Il souhaite devenir un interlocuteur incontournable dans les futures négociations- celles qui viendront lorsque la communauté internationale, fatiguée du conflit, proposera une table de discussion. Sûrement selon le plan du duo ECC-CENCO.
Ce scénario repose sur une tentative de blanchiment politique : faire oublier son rôle dans le déclenchement du conflit pour se vendre comme facteur de sa résolution.
Mais pour nous, la mémoire est intacte :
- les infiltrations dans l’administration,
- les relais économiques dans les entreprises minières,
- les appuis diplomatiques détournés,
- la logistique rebelle organisée depuis l’intérieur du pays.
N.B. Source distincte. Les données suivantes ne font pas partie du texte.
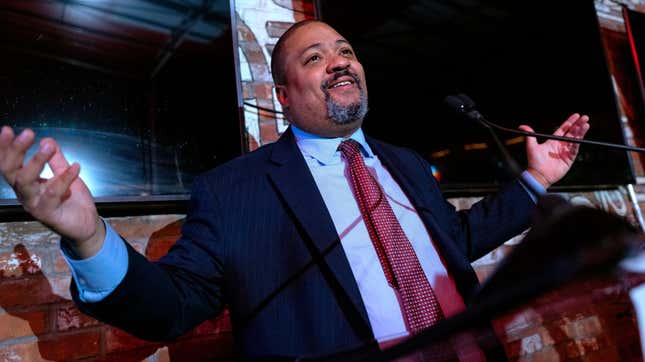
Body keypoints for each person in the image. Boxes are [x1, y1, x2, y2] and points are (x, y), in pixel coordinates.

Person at [0, 19, 589, 359]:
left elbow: (454, 240)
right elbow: (172, 309)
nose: (340, 62)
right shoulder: (235, 191)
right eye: (315, 57)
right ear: (283, 96)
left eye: (346, 52)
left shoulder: (406, 163)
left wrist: (536, 179)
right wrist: (89, 238)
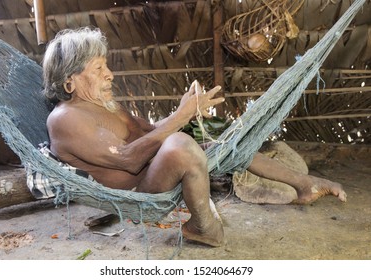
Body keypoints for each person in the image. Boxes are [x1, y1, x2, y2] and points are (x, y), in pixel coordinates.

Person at [42, 27, 346, 247]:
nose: (110, 74)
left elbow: (149, 134)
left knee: (224, 143)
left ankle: (304, 184)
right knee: (181, 146)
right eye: (99, 68)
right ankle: (204, 227)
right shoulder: (64, 120)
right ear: (70, 81)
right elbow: (130, 160)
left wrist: (181, 110)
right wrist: (182, 116)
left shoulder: (108, 107)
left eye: (107, 66)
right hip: (138, 192)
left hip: (154, 171)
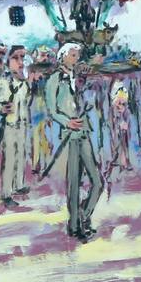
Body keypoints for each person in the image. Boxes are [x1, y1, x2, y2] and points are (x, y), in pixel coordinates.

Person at [45, 42, 101, 243]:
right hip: (68, 135)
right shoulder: (54, 80)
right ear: (62, 56)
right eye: (73, 55)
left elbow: (86, 102)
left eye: (77, 55)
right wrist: (67, 122)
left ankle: (83, 217)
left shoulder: (79, 79)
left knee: (97, 182)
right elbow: (52, 110)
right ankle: (75, 226)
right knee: (74, 184)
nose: (76, 58)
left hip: (83, 132)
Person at [0, 45, 33, 206]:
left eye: (22, 58)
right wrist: (1, 108)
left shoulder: (25, 83)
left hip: (22, 124)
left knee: (21, 154)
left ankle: (19, 185)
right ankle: (6, 193)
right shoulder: (0, 83)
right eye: (16, 58)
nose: (20, 62)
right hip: (9, 125)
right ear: (7, 61)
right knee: (10, 157)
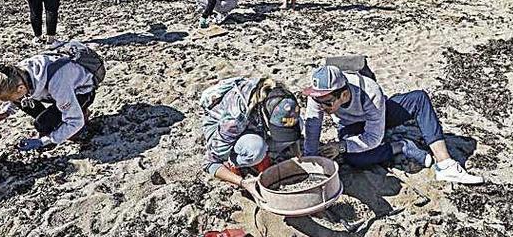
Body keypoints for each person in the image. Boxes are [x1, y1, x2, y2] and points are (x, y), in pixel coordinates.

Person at [302, 65, 483, 184]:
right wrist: (311, 160)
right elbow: (312, 128)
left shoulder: (370, 91)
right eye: (318, 101)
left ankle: (446, 165)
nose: (321, 107)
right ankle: (401, 146)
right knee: (354, 158)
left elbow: (373, 137)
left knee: (419, 99)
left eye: (327, 103)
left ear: (342, 95)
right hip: (350, 125)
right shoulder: (319, 97)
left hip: (380, 114)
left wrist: (341, 146)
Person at [0, 45, 99, 151]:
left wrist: (44, 141)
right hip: (57, 90)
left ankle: (81, 116)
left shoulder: (57, 83)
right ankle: (57, 120)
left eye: (11, 99)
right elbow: (15, 95)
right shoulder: (17, 73)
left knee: (43, 124)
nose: (12, 101)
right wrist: (6, 111)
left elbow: (75, 121)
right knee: (23, 102)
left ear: (20, 88)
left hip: (83, 90)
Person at [201, 77, 301, 190]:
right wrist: (242, 183)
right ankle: (232, 161)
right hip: (222, 129)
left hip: (254, 124)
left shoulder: (281, 96)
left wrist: (298, 153)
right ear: (264, 114)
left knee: (299, 124)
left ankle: (263, 155)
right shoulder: (234, 120)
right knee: (256, 149)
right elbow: (209, 163)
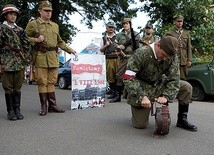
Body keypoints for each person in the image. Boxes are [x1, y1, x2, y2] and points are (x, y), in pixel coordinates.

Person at [124, 35, 197, 132]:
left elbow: (174, 78)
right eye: (163, 54)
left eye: (168, 56)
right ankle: (140, 110)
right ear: (158, 45)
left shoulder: (171, 56)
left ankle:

Tout cela porte un seul nom : Joseph Kabila.
Scénario IV – La rupture constitutionnelle : vers une République sécessionniste de Goma
C’est peut-être le plus extrême des scénarios, mais certainement pas le plus improbable.
En entrant par Goma, Kabila entre dans un espace où les éléments d’un État parallèle sont déjà en place :
- une administration de fait (judiciaire, fiscale, logistique),
- une autorité politico-militaire (AFC – M23 – RDF),
- une diplomatie souterraine (via le Rwanda et ses relais à l’étranger),
- une économie de guerre, adossée aux minerais.
Il devient possible, dans cette configuration, d’imaginer une déclaration unilatérale d’autonomie, voire la proclamation d’une République séparatiste de Goma.
Et Joseph Kabila, fort de son passé présidentiel, deviendrait la figure morale, sinon politique, d’un territoire balkanisé. Ce serait la validation d’un processus amorcé depuis des années, par petites touches : une balkanisation de fait, portée par des Congolais eux-mêmes.
Conclusion : Ce n’est pas un retour, c’est un signal !
Le 18 avril 2025 n’est pas une simple date. C’est un marqueur historique. Celui où un ancien Président, loin d’agir comme un homme d’Etat, choisit la zone de guerre pour réapparaître comme acteur politique.
Ce n’est pas un retour républicain. C’est un retour à la subversion. À la division. A la duplicité.
Et le peuple congolais, les institutions républicaines et la communauté internationale doivent comprendre une chose : ce n’est pas une visite que nous avons vue à Goma. C’est une déclaration silencieuse de guerre.